I Don’t Like to Watch
A couple of months ago, my husband and I went to see the documentary Jesus Camp. I’m not sure why I chose this behind-the-scenes look at a zealot-run Bible camp. Not to get new information: I worked for conservative religious organizations for years and, as a girl, went to day camps not entirely unlike the one in the film. I shouldn’t have been shocked. But I was. The kids prayed facing a cardboard cutout of President George W. Bush. They danced to Christian music, wearing camouflage pants and war paint, the choreography reframing life as a religious war. Their leaders taped their mouths shut and wrote “LIFE” on the tape while dropping tiny plastic fetuses in the children’s outstretched hands.
Oddly, what upset me most was when 12-year-old wanna-be preacher Levi visits Reverend Ted Haggard’s 14,000-member New Life Church in Colorado Springs. In the face of Levi’s hero worship, Haggard wonders to the boy’s adoring face whether people listen to Levi’s sermons because they have merit or because he is a “cute kid.” As Levi struggles to answer, Haggard dismissively advises: “Use your cute kid thing until you’re thirty and then you’ll have good content.” As a parent, I immediately imagined the six ways from Sunday I would hurt any person who disrespected and insulted my child like that.
Having worked for religious organizations in the past, I knew who Haggard was. I knew that as president of the National Association of Evangelicals he was a surprising champion of the environment and a lone voice of reason regarding global warming within the larger community of evangelical leaders; but I knew also that he and his wife had written things that I saw as harmful, particularly to women. I knew that he was one of a group of anti-gay evangelical leaders who advised George W. Bush on national policy via weekly conference calls. I’d seen Haggard’s televised condemnation of a former Oral Roberts University classmate who had abandoning preaching about hell. Haggard struck me as a particularly powerful — and particularly dangerous — man.
When I first heard reports that he had been paying a gay escort for sex for three years and had been taking methamphetamines during their sexual encounters for at least two, the allegations seemed outrageous, even to me. Then Haggard’s denials unraveled in the face of voice mails saved by Jones. When a reporter interviewed Haggard at the steering wheel of his car, his admission that he’d purchased meth came out in the same cheerful voice with which he’d delivered his sermons. He obviously didn’t know how to respond. His eyes looked incredibly scared and sad.

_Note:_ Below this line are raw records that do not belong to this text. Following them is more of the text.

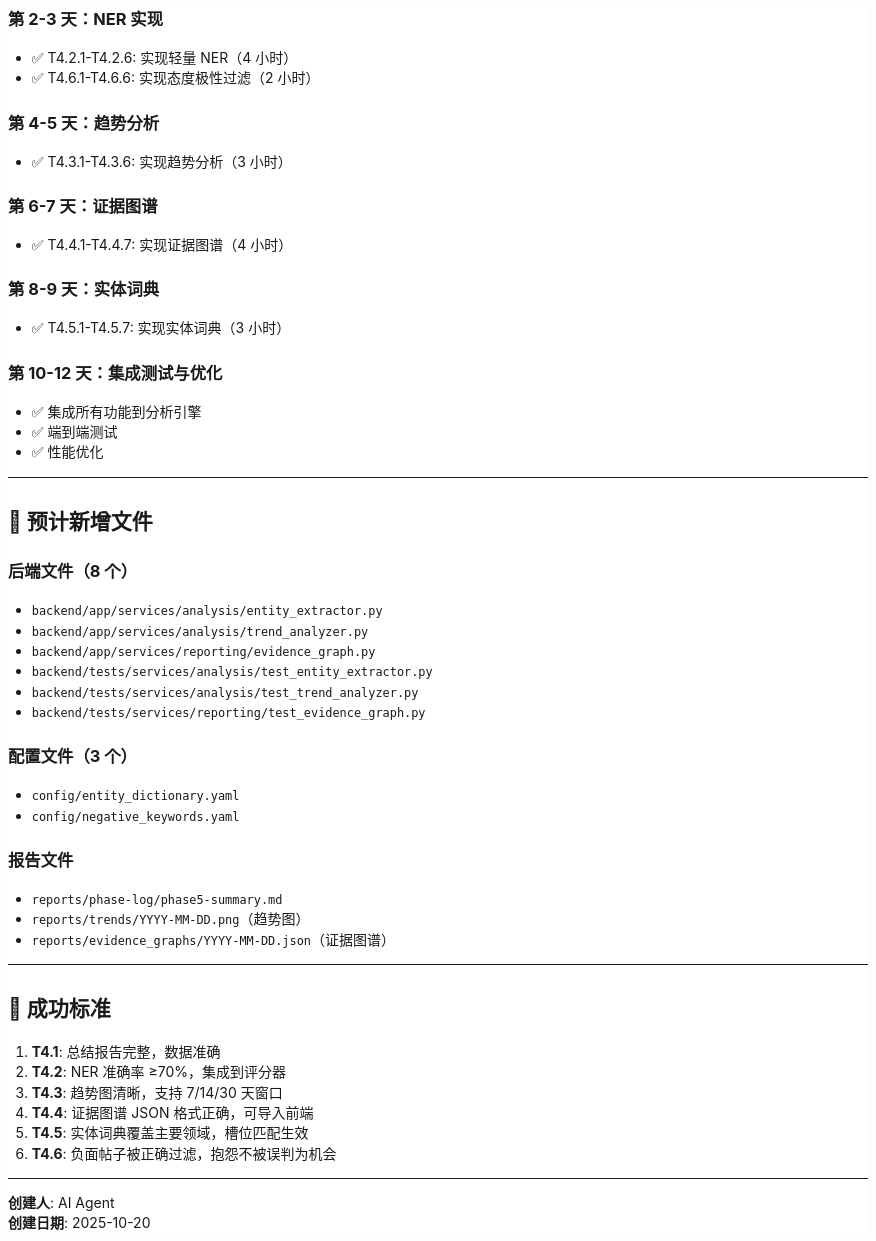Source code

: ### 第 2-3 天：NER 实现
- ✅ T4.2.1-T4.2.6: 实现轻量 NER（4 小时）
- ✅ T4.6.1-T4.6.6: 实现态度极性过滤（2 小时）

### 第 4-5 天：趋势分析
- ✅ T4.3.1-T4.3.6: 实现趋势分析（3 小时）

### 第 6-7 天：证据图谱
- ✅ T4.4.1-T4.4.7: 实现证据图谱（4 小时）

### 第 8-9 天：实体词典
- ✅ T4.5.1-T4.5.7: 实现实体词典（3 小时）

### 第 10-12 天：集成测试与优化
- ✅ 集成所有功能到分析引擎
- ✅ 端到端测试
- ✅ 性能优化

---

## 📁 预计新增文件

### 后端文件（8 个）
- `backend/app/services/analysis/entity_extractor.py`
- `backend/app/services/analysis/trend_analyzer.py`
- `backend/app/services/reporting/evidence_graph.py`
- `backend/tests/services/analysis/test_entity_extractor.py`
- `backend/tests/services/analysis/test_trend_analyzer.py`
- `backend/tests/services/reporting/test_evidence_graph.py`

### 配置文件（3 个）
- `config/entity_dictionary.yaml`
- `config/negative_keywords.yaml`

### 报告文件
- `reports/phase-log/phase5-summary.md`
- `reports/trends/YYYY-MM-DD.png`（趋势图）
- `reports/evidence_graphs/YYYY-MM-DD.json`（证据图谱）

---

## 🎯 成功标准

1. **T4.1**: 总结报告完整，数据准确
2. **T4.2**: NER 准确率 ≥70%，集成到评分器
3. **T4.3**: 趋势图清晰，支持 7/14/30 天窗口
4. **T4.4**: 证据图谱 JSON 格式正确，可导入前端
5. **T4.5**: 实体词典覆盖主要领域，槽位匹配生效
6. **T4.6**: 负面帖子被正确过滤，抱怨不被误判为机会

---

**创建人**: AI Agent  
**创建日期**: 2025-10-20

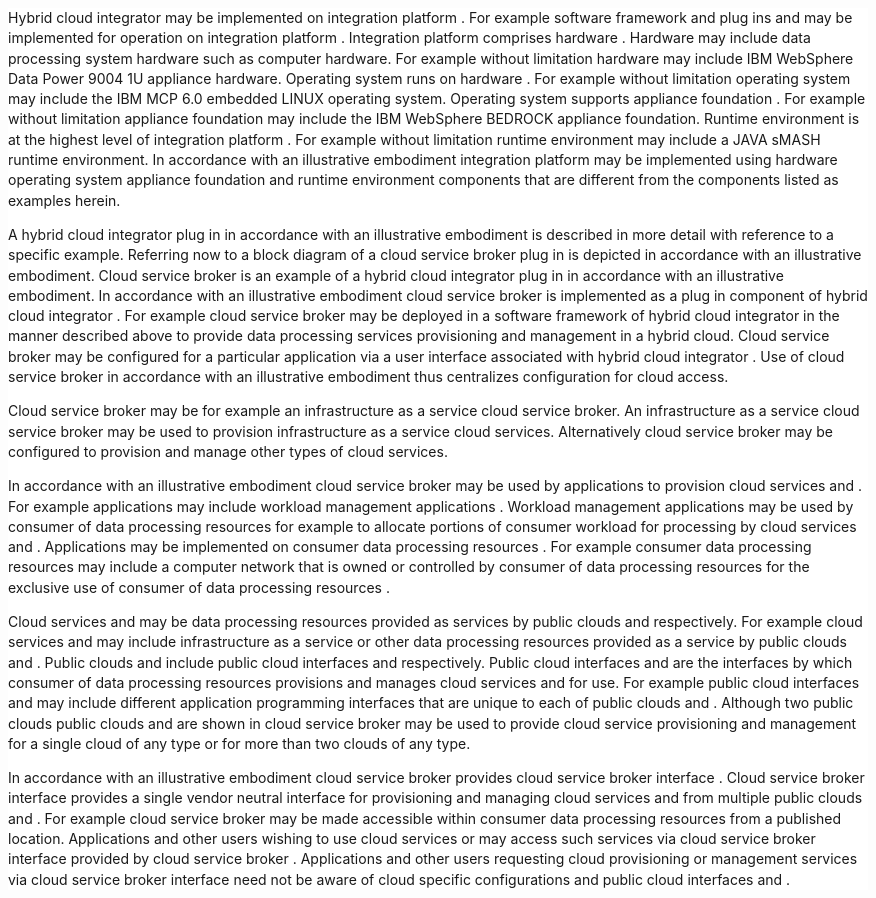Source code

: Hybrid cloud integrator may be implemented on integration platform . For example software framework and plug ins and may be implemented for operation on integration platform . Integration platform comprises hardware . Hardware may include data processing system hardware such as computer hardware. For example without limitation hardware may include IBM WebSphere Data Power 9004 1U appliance hardware. Operating system runs on hardware . For example without limitation operating system may include the IBM MCP 6.0 embedded LINUX operating system. Operating system supports appliance foundation . For example without limitation appliance foundation may include the IBM WebSphere BEDROCK appliance foundation. Runtime environment is at the highest level of integration platform . For example without limitation runtime environment may include a JAVA sMASH runtime environment. In accordance with an illustrative embodiment integration platform may be implemented using hardware operating system appliance foundation and runtime environment components that are different from the components listed as examples herein.

A hybrid cloud integrator plug in in accordance with an illustrative embodiment is described in more detail with reference to a specific example. Referring now to a block diagram of a cloud service broker plug in is depicted in accordance with an illustrative embodiment. Cloud service broker is an example of a hybrid cloud integrator plug in in accordance with an illustrative embodiment. In accordance with an illustrative embodiment cloud service broker is implemented as a plug in component of hybrid cloud integrator . For example cloud service broker may be deployed in a software framework of hybrid cloud integrator in the manner described above to provide data processing services provisioning and management in a hybrid cloud. Cloud service broker may be configured for a particular application via a user interface associated with hybrid cloud integrator . Use of cloud service broker in accordance with an illustrative embodiment thus centralizes configuration for cloud access.

Cloud service broker may be for example an infrastructure as a service cloud service broker. An infrastructure as a service cloud service broker may be used to provision infrastructure as a service cloud services. Alternatively cloud service broker may be configured to provision and manage other types of cloud services.

In accordance with an illustrative embodiment cloud service broker may be used by applications to provision cloud services and . For example applications may include workload management applications . Workload management applications may be used by consumer of data processing resources for example to allocate portions of consumer workload for processing by cloud services and . Applications may be implemented on consumer data processing resources . For example consumer data processing resources may include a computer network that is owned or controlled by consumer of data processing resources for the exclusive use of consumer of data processing resources .

Cloud services and may be data processing resources provided as services by public clouds and respectively. For example cloud services and may include infrastructure as a service or other data processing resources provided as a service by public clouds and . Public clouds and include public cloud interfaces and respectively. Public cloud interfaces and are the interfaces by which consumer of data processing resources provisions and manages cloud services and for use. For example public cloud interfaces and may include different application programming interfaces that are unique to each of public clouds and . Although two public clouds public clouds and are shown in cloud service broker may be used to provide cloud service provisioning and management for a single cloud of any type or for more than two clouds of any type.

In accordance with an illustrative embodiment cloud service broker provides cloud service broker interface . Cloud service broker interface provides a single vendor neutral interface for provisioning and managing cloud services and from multiple public clouds and . For example cloud service broker may be made accessible within consumer data processing resources from a published location. Applications and other users wishing to use cloud services or may access such services via cloud service broker interface provided by cloud service broker . Applications and other users requesting cloud provisioning or management services via cloud service broker interface need not be aware of cloud specific configurations and public cloud interfaces and .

Of course, there are many lessons to be learned from this religious scandal, not the least of which is DON’T PUT PASTORS UP ON A PEDESTAL. The pieces of the story I find especially problematic, however, involve Haggard’s wife, Gayle, who wrote in a letter to the New Life Church, after Haggard had been removed from leadership of the church:
“For those of you who have been concerned that my marriage was so perfect I could not possibly relate to the women who are facing great difficulties, know that this will never again be the case. My test has begun; watch me. I will try to prove myself faithful.”
I can understand, empathize, and even admire trying to look strong under the media spotlight. What’s heartbreaking to me is the “watch me.” Watch me. This is the very thing that got her husband into trouble. Ted Haggard writes in his own statement:
“Through the years, I’ve sought assistance in a variety of ways, with none of them proving to be effective in me. Then, because of pride, I began deceiving those I love the most because I didn’t want to hurt or disappoint them….When I stopped communicating about my problems, the darkness increased and finally dominated me.”
Knowing that he was being “watched,” Ted Haggard resorted to living a double life.
I don’t want to “watch” Gayle Haggard — whether she succeeds or stumbles in her desired response. If she proves herself “faithful,” does that mean that weakness isn’t acceptable, for her or for any of us? And if she doesn’t — whatever that looks like — what does that prove, other than the fact that, like all the rest of us, she’s human?
In the Quaker meeting we attend, our family calls our pastor by his first name, and my husband and I are teaching our children to see him and other church leaders as friends, not as authorities. As far as I’m concerned, the only spiritual authority my kids need is the voiceless nudging of God — of Spirit, of the numinous — in their own hearts.
I don’t know that my children will always “hear” that sacred Other clearly — who among us does? But I do trust that voice not to ever condemn them, whatever my children do. It’s a voice I wish Ted Haggard had been listening to when he was denouncing gays and his former classmate, a voice I hope that he and his family are listening to right now. A voice that truly “remains faithful” to us even when we — as individuals, as parents and children, as wives and husbands — fail to stand with one another, forget to believe in ourselves. A voice that says, “You are loved. No matter what.”
1 reply on “I Don’t Like to Watch”
This is beautiful, Shari.
I read something which implied that Haggard’s problems might just be the fault of his wife. Because as we all know, preacher’s wives are sexually unavailable and tend to let themselves go (i.e., gain weight) because they think they are “safe” because a Man of God won’t stray. Blech.
I hope Mrs. Haggard has sympathetic voices like yours in her inner circle. The real sin would be if she didn’t.